Tablì also responds to changing consumer expectations. Today's shoppers are looking for products that combine premium quality, convenience and sustainability, and they increasingly expect brands to deliver meaningful innovation rather than incremental updates. By challenging one of the coffee industry's most established formats, Lavazza demonstrates how brands can address environmental concerns without losing sight of the customer experience. It highlights a growing shift across FMCG, where sustainability is becoming embedded into product design rather than treated as an add-on.
The significance of Tablì extends beyond coffee. Across the FMCG sector, manufacturers are exploring ways to reduce packaging, simplify supply chains and create products with a lower environmental footprint. Whether in food, personal care or household goods, the focus is moving towards eliminating unnecessary materials wherever possible. Tablì is an excellent example of this design-led thinking and illustrates how innovation can reshape mature product categories by questioning long-standing conventions.

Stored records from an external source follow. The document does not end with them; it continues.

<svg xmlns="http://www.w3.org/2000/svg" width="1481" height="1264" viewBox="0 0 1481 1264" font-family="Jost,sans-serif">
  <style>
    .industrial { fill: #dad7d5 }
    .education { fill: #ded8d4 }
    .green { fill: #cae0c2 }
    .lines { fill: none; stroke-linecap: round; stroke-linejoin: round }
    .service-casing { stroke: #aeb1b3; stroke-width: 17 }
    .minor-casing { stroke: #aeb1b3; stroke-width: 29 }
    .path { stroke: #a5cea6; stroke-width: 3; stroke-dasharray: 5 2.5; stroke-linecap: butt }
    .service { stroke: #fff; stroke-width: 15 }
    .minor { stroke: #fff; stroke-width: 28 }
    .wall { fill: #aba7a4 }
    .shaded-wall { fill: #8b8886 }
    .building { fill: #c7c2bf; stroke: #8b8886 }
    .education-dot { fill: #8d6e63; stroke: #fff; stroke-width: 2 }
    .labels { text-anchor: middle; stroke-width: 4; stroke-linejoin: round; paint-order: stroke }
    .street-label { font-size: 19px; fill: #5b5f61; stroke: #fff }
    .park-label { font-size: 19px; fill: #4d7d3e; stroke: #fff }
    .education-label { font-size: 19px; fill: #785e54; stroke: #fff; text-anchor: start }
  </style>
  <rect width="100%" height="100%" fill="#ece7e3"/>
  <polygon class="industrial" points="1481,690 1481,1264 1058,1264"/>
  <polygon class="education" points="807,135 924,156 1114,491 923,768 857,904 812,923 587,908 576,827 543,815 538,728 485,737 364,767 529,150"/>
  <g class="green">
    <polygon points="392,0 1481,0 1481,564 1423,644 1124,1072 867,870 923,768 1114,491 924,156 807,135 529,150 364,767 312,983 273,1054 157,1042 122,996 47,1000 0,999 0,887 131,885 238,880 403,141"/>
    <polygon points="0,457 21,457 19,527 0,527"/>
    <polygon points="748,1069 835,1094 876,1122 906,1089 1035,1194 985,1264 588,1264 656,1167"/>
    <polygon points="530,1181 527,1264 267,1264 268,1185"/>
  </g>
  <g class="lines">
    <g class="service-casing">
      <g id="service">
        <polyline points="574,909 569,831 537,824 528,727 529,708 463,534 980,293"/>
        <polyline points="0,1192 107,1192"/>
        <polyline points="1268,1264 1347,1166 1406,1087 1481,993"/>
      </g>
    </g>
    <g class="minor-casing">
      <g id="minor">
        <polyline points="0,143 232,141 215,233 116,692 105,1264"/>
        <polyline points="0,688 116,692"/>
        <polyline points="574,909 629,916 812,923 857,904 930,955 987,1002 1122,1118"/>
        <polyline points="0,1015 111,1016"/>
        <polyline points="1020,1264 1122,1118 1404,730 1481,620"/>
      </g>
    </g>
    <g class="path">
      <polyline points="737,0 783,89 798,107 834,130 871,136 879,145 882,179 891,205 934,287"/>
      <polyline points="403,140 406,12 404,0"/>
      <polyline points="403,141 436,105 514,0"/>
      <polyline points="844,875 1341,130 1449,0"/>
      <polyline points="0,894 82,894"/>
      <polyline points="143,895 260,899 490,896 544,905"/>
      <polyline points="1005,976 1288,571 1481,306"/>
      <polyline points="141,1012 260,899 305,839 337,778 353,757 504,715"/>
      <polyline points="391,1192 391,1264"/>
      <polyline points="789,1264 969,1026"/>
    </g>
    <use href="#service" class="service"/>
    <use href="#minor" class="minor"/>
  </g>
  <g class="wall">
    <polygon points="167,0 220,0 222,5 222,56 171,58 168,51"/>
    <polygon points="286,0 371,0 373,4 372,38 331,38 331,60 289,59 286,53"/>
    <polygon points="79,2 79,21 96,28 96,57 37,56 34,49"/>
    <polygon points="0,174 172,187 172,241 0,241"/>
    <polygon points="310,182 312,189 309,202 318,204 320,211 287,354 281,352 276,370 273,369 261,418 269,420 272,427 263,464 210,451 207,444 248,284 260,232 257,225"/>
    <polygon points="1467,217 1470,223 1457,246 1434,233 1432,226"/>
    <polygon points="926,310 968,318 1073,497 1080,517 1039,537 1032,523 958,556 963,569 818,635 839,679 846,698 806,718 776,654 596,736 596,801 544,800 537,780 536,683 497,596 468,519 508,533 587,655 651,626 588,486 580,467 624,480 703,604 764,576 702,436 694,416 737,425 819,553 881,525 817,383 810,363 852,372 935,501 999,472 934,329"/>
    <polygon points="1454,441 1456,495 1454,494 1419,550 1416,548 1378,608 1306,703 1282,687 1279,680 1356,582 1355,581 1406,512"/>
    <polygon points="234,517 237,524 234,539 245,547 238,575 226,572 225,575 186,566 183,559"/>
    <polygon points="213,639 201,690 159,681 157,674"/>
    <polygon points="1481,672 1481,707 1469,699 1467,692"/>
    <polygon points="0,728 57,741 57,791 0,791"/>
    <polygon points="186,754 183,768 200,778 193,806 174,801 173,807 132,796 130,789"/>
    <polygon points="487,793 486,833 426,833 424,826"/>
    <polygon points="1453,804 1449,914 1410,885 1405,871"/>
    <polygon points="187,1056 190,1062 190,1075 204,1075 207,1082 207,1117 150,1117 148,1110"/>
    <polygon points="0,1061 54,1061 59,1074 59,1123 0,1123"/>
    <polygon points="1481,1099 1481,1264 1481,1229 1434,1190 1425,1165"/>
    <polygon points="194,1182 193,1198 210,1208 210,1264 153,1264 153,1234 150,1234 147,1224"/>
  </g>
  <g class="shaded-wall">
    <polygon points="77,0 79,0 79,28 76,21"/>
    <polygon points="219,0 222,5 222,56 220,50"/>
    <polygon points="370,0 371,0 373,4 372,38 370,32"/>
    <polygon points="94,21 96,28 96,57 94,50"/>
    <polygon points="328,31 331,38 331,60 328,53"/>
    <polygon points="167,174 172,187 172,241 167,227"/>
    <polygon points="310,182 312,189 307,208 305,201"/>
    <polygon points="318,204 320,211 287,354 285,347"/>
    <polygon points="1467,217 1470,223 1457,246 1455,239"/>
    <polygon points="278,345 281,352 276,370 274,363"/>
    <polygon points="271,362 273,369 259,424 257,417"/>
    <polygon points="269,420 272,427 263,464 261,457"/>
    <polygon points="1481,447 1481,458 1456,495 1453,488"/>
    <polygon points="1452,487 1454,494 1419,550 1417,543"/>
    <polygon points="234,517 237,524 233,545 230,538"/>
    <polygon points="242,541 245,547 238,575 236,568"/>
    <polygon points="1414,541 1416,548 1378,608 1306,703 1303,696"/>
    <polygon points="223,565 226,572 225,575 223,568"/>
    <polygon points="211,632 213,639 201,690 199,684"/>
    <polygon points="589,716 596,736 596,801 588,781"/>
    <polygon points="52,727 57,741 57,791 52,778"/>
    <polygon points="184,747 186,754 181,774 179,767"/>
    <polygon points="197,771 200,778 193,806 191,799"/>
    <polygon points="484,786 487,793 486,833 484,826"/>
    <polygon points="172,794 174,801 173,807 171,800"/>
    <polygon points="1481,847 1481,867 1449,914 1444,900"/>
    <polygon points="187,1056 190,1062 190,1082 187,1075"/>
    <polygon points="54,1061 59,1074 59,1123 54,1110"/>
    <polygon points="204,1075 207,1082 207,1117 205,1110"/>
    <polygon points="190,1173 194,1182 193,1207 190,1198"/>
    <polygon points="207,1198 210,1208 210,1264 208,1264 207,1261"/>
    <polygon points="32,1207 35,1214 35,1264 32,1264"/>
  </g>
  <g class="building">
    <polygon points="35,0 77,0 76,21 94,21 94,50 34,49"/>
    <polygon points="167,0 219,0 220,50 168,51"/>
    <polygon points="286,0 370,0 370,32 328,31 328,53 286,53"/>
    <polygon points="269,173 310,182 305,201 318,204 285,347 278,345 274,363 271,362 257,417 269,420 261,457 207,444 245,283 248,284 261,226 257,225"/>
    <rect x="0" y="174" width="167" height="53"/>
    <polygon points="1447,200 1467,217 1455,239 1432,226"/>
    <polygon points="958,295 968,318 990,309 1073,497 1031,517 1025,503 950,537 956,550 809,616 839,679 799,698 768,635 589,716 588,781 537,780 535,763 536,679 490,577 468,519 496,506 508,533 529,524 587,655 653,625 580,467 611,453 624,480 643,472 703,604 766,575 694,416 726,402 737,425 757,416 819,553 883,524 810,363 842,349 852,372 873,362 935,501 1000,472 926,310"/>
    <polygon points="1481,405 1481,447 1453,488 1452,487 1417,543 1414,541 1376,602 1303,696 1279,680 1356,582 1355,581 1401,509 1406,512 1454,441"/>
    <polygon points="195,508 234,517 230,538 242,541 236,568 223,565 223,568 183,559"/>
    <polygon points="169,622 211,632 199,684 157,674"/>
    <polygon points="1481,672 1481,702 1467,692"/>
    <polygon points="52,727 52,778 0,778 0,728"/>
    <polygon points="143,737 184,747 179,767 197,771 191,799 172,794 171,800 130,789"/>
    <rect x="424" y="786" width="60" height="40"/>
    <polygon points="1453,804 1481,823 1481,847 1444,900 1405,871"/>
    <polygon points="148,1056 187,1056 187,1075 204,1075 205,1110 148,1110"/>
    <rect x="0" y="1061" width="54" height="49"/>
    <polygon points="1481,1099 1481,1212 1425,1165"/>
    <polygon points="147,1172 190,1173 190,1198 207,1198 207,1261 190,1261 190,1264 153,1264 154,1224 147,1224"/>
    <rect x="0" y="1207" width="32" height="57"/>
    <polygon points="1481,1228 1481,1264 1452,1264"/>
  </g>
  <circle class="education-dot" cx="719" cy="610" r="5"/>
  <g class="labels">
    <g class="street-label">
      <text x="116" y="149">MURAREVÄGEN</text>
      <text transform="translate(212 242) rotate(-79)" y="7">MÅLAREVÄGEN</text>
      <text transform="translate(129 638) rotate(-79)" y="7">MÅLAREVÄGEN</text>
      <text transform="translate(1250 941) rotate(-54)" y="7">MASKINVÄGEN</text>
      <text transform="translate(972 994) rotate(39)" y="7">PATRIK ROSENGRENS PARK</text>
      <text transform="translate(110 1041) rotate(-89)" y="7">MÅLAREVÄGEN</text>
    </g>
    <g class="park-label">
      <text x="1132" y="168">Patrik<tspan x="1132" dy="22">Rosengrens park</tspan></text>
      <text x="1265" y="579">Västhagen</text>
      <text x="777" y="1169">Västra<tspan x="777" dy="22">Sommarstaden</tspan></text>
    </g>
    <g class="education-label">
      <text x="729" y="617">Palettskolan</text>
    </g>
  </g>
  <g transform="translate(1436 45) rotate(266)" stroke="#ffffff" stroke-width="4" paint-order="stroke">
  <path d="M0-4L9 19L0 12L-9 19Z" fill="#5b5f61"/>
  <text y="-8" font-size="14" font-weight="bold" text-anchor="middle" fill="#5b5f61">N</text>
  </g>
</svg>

Although Tablì has already launched in selected international markets, it has not yet arrived in the UK. We hope that changes soon. With one of Europe's most developed coffee markets and growing consumer demand for sustainable products, the UK would be a natural fit for this kind of innovation. It would also provide valuable insight into how British consumers respond to a genuinely new approach to single-serve coffee, particularly as retailers continue to prioritise products with strong sustainability credentials.
Whether Tablì becomes the future of coffee remains to be seen, but it has already achieved something important: it has challenged the industry to think differently. For FMCG brands, the lesson is clear—innovation is no longer just about improving existing products, but about reimagining them from the ground up. We're excited to see how this technology develops and hope UK consumers will soon have the opportunity to experience one of the coffee industry's most innovative new concepts.